Midday Meal Jharkhand

Image for representational use only; Image Courtesy : Jharkhand State News

Ranchi (Jharkhand)/New Delhi: The Bharatiya Janata Party (BJP)-ruled Jharkhand has decided to reduce the number of weekly eggs in school midday meals from three to two. Call it a strong dislike of the saffron party for eggs or the state government’s refusal to meet the costs by allocating more funds for this crucial policy, but the truth is it has now started hitting the elementary education hard.

With increase in price of eggs, the state government has revised the earlier allotment from Rs 4 per egg to Rs 6 per egg. But instead of increasing the total budget commensurately with the inflation in the cost of eggs, the government – allege Right to Food campaigners – decided to serve one less egg per child per week.

They say introduction of eggs in schools, and later in Anganwadis (rural child care centres), is one of the few noteworthy steps taken by the Jharkhand government to improve child nutrition in the state, as the children in the state are amongst the most malnourished in the country.

According to the National Family Health Survey 4 conducted in 2015-16, 35.8 per cent children were underweight across the country. In Jharkhand, the corresponding ratio was as high as 47.8 per cent.

“Given the problem of malnutrition in the state, the government should withdraw its decision to reduce the number of eggs to poor children, as eggs are safe, affordable, tasty and an excellent source of protein and other nutrients for growing children. We demand that the government must increase the supply so that children can be given six eggs per week as part of the midday meal instead of reducing its number,” Asharfi Nand Prasad, convenor of the Right to Food Campaign, Jharkhand, told Newsclick.

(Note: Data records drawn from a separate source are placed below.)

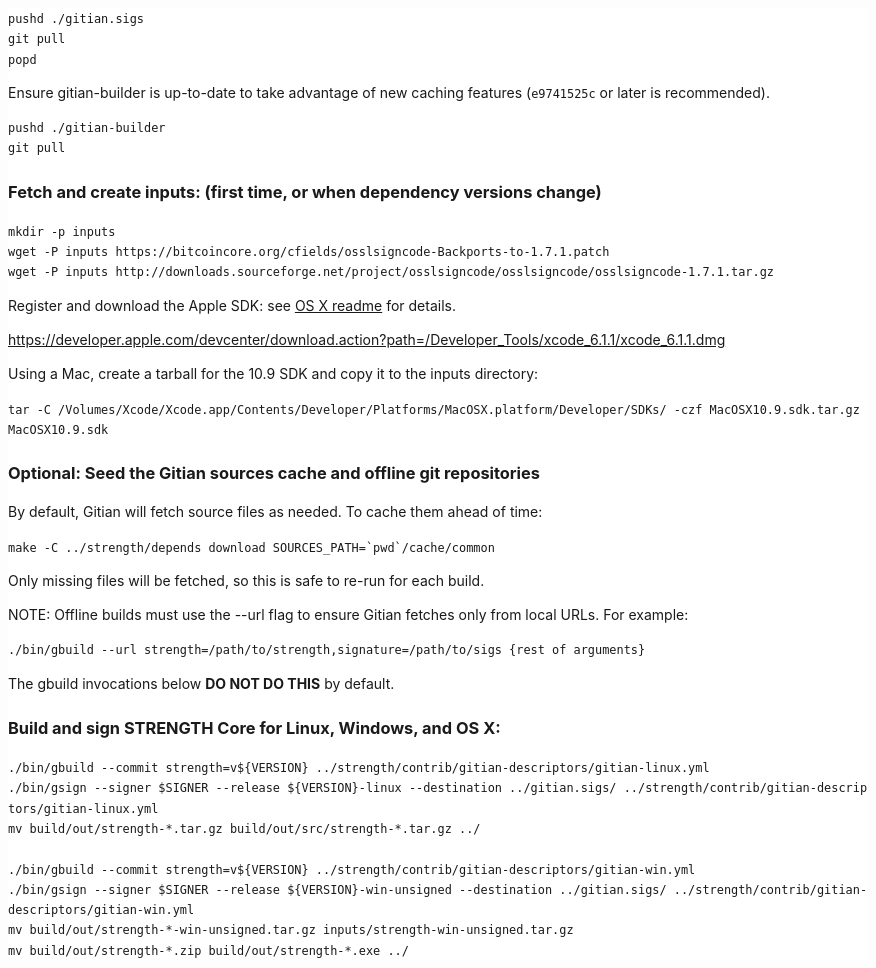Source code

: 	pushd ./gitian.sigs
	git pull
	popd

  Ensure gitian-builder is up-to-date to take advantage of new caching features (`e9741525c` or later is recommended).

	pushd ./gitian-builder
	git pull

### Fetch and create inputs: (first time, or when dependency versions change)

	mkdir -p inputs
	wget -P inputs https://bitcoincore.org/cfields/osslsigncode-Backports-to-1.7.1.patch
	wget -P inputs http://downloads.sourceforge.net/project/osslsigncode/osslsigncode/osslsigncode-1.7.1.tar.gz

 Register and download the Apple SDK: see [OS X readme](README_osx.txt) for details.

 https://developer.apple.com/devcenter/download.action?path=/Developer_Tools/xcode_6.1.1/xcode_6.1.1.dmg

 Using a Mac, create a tarball for the 10.9 SDK and copy it to the inputs directory:

	tar -C /Volumes/Xcode/Xcode.app/Contents/Developer/Platforms/MacOSX.platform/Developer/SDKs/ -czf MacOSX10.9.sdk.tar.gz MacOSX10.9.sdk

### Optional: Seed the Gitian sources cache and offline git repositories

By default, Gitian will fetch source files as needed. To cache them ahead of time:

	make -C ../strength/depends download SOURCES_PATH=`pwd`/cache/common

Only missing files will be fetched, so this is safe to re-run for each build.

NOTE: Offline builds must use the --url flag to ensure Gitian fetches only from local URLs. For example:
```
./bin/gbuild --url strength=/path/to/strength,signature=/path/to/sigs {rest of arguments}
```
The gbuild invocations below <b>DO NOT DO THIS</b> by default.

### Build and sign STRENGTH Core for Linux, Windows, and OS X:

	./bin/gbuild --commit strength=v${VERSION} ../strength/contrib/gitian-descriptors/gitian-linux.yml
	./bin/gsign --signer $SIGNER --release ${VERSION}-linux --destination ../gitian.sigs/ ../strength/contrib/gitian-descriptors/gitian-linux.yml
	mv build/out/strength-*.tar.gz build/out/src/strength-*.tar.gz ../

	./bin/gbuild --commit strength=v${VERSION} ../strength/contrib/gitian-descriptors/gitian-win.yml
	./bin/gsign --signer $SIGNER --release ${VERSION}-win-unsigned --destination ../gitian.sigs/ ../strength/contrib/gitian-descriptors/gitian-win.yml
	mv build/out/strength-*-win-unsigned.tar.gz inputs/strength-win-unsigned.tar.gz
	mv build/out/strength-*.zip build/out/strength-*.exe ../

By now, eggs are served across 12 states of the country. Andhra Pradesh and Tamil Nadu serve as many as five eggs per week. But majority of BJP-ruled states do not serve eggs despite the National Institute of Nutrition making it compulsory under the mid-day meal scheme, barring Jharkhand and Tripura. There are three other states in which the BJP is a coalition partner, and three non-BJP states, which do not serve eggs under the scheme.

Right to Food Campaign Jharkhand is also concerned with the centralised contract for supply of eggs in Anganwadis. The current arrangement is a centralised contract to ‘Kisan Poultry Farms’ (KPF), which is based in Tamil Nadu. “It emerges that the KPF is a very shady entity. In fact, it is a shell company of Christy Friedgram Industry, which is being investigated for large-scale fraud in similar ICDS-related contracts in Tamil Nadu. In Karnataka, too. Christy Friedgram Industry has been blacklisted, and there is a pending case by the Lokayukta in the Supreme Court,” he alleged.

The contract stipulates that KPF should arrange for good-quality eggs to be delivered to Anganwadis at their doorsteps. However, the right to food activists claim to have observed in different parts of Jharkhand that: (1) many eggs are rotten, (2) delivery is not regular, and (3) eggs are not delivered at the doorsteps of Anganwadis, instead Anganwadi workers have to collect the eggs from a distance.

The Campaign has also written to Chief Minister Raghubar Das to the issue in his notice.

“We demand termination of the centralised contract for eggs in Anganwadis and its replacement with the supply arrangement for midday meals,” he said.

The National Institute of Nutrition, which works under the aegis of the Indian Council of Medical Research under the Union Ministry of Health and Family Welfare, made the provision of eggs compulsory in midday meals, as they are considered cheaper, safer, more nutritious and easier to procure than alternatives such as milk or bananas.